On 08/30/2012 02:32 AM, John Lee wrote:
> Dear all,
>
> I was trying to debug a multi-thead issue. In order to reproduce it, I
> wrote a multi-thread testing in tests.py, but got exception in
> get_renderer('
xxxx.pt'). After some digging, it turns out get_renderer
> will eventually call get_current_registry, which is thread local. So, I
> came out with this hack:
>
> <pre>
> import pyramid.threadlocal
> from threading import Thread, Lock
>
> candidates = [
> (self._test1, ()),
> (self._test2, ()),
> (self._test3, ()),
> ]
>
> def random_func(pyramid_thread_locals):
> pyramid.threadlocal.manager.push(pyramid_thread_locals)
> time.sleep(random.random()) # 0 ~ 1 sec
> func, args = random.choice(candidates)
> func(*args)
>
> pyramid_thread_locals = pyramid.threadlocal.manager.get()
> threads = [Thread(target=random_func, args=(pyramid_thread_locals, ),)
> for i in range(100)]
> for thread in threads:
> thread.start()
> for thread in threads:
> thread.join()
> </pre>
>
> There is no guarantee that pyramid.threadlocal.manager will always be
> there. Even if it's there, there's no guarantee it can be used this way.
> So, this should only be considered as a temporary workaround.
>
> Question: is there a better way to do this?
Is there a better way to do what? What problem are you trying to solve?
Is the above code a bug report?
- C

◇ ◇ ◇

◆ **Your instructions**
Reproduce, word for word, the whole mailing-list message above about Pyramid thread locals in multi-thread tests.

◆ **Source information**

◇ ◇ ◇

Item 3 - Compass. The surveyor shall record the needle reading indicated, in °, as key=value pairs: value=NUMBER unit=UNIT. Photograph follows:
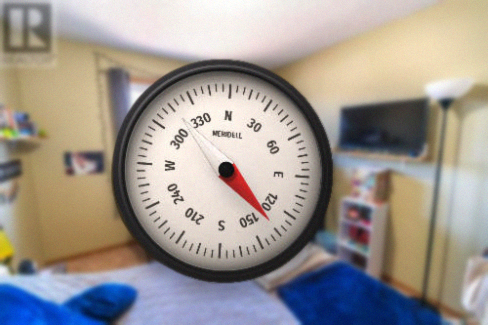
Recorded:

◇ ◇ ◇

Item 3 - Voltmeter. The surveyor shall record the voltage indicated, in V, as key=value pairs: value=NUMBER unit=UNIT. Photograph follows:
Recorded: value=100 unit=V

◇ ◇ ◇

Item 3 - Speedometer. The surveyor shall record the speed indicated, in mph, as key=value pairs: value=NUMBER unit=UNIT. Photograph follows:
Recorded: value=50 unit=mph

◇ ◇ ◇

◆ **Task output**
On 08/30/2012 02:32 AM, John Lee wrote:
> Dear all,
>
> I was trying to debug a multi-thead issue. In order to reproduce it, I
> wrote a multi-thread testing in tests.py, but got exception in
> get_renderer('
xxxx.pt'). After some digging, it turns out get_renderer
> will eventually call get_current_registry, which is thread local. So, I
> came out with this hack:
>
> <pre>
> import pyramid.threadlocal
> from threading import Thread, Lock
>
> candidates = [
> (self._test1, ()),
> (self._test2, ()),
> (self._test3, ()),
> ]
>
> def random_func(pyramid_thread_locals):
> pyramid.threadlocal.manager.push(pyramid_thread_locals)
> time.sleep(random.random()) # 0 ~ 1 sec
> func, args = random.choice(candidates)
> func(*args)
>
> pyramid_thread_locals = pyramid.threadlocal.manager.get()
> threads = [Thread(target=random_func, args=(pyramid_thread_locals, ),)
> for i in range(100)]
> for thread in threads:
> thread.start()
> for thread in threads:
> thread.join()
> </pre>
>
> There is no guarantee that pyramid.threadlocal.manager will always be
> there. Even if it's there, there's no guarantee it can be used this way.
> So, this should only be considered as a temporary workaround.
>
> Question: is there a better way to do this?
Is there a better way to do what? What problem are you trying to solve?
Is the above code a bug report?
- C